Start of Input data

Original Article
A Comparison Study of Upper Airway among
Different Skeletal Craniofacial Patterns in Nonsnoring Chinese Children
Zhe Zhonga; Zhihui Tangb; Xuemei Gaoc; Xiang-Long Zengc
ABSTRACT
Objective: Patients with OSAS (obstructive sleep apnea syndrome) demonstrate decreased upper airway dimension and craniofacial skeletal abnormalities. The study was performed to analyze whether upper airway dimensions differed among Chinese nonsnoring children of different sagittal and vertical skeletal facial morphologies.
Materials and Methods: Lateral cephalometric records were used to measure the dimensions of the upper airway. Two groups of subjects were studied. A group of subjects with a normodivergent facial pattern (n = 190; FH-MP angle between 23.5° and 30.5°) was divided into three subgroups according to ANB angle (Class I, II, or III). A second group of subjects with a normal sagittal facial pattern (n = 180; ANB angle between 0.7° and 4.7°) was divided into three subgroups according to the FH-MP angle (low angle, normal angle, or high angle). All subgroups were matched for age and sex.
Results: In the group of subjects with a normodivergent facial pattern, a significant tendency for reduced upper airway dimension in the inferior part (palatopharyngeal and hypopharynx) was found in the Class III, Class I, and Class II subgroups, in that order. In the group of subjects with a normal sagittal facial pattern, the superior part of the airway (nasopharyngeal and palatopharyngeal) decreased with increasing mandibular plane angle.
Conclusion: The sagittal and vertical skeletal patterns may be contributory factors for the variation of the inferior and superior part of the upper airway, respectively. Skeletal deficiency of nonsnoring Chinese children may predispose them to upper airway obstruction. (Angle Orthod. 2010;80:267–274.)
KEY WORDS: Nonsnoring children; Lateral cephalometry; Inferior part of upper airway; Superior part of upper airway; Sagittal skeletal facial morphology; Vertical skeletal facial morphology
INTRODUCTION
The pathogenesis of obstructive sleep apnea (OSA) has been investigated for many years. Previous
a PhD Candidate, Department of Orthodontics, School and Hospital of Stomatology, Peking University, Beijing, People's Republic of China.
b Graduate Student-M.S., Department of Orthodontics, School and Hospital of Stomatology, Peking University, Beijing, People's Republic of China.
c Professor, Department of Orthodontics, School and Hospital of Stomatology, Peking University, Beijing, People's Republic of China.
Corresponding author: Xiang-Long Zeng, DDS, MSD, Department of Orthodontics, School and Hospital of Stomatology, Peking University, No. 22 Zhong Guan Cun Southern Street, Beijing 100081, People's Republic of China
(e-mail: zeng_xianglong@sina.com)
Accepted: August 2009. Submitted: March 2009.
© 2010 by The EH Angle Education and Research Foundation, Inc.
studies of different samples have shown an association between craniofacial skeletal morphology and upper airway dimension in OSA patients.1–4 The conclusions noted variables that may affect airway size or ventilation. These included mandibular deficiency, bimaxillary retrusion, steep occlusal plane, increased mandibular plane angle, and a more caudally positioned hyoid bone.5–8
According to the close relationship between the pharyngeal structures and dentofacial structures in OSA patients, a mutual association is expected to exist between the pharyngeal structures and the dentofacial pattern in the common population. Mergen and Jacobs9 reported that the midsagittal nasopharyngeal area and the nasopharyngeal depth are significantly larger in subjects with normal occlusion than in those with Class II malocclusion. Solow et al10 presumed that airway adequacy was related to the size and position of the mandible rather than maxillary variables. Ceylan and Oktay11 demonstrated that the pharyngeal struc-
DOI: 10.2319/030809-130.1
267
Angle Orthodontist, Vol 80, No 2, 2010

End of Input data

→ **Problem to solve**
Your answer must consist solely of the lines above between the line holding "INTRODUCTION" and the line holding "c Professor, Department", inclusive, copied exactly.

→ **Answer to this problem**
INTRODUCTION
The pathogenesis of obstructive sleep apnea (OSA) has been investigated for many years. Previous
a PhD Candidate, Department of Orthodontics, School and Hospital of Stomatology, Peking University, Beijing, People's Republic of China.
b Graduate Student-M.S., Department of Orthodontics, School and Hospital of Stomatology, Peking University, Beijing, People's Republic of China.
c Professor, Department of Orthodontics, School and Hospital of Stomatology, Peking University, Beijing, People's Republic of China.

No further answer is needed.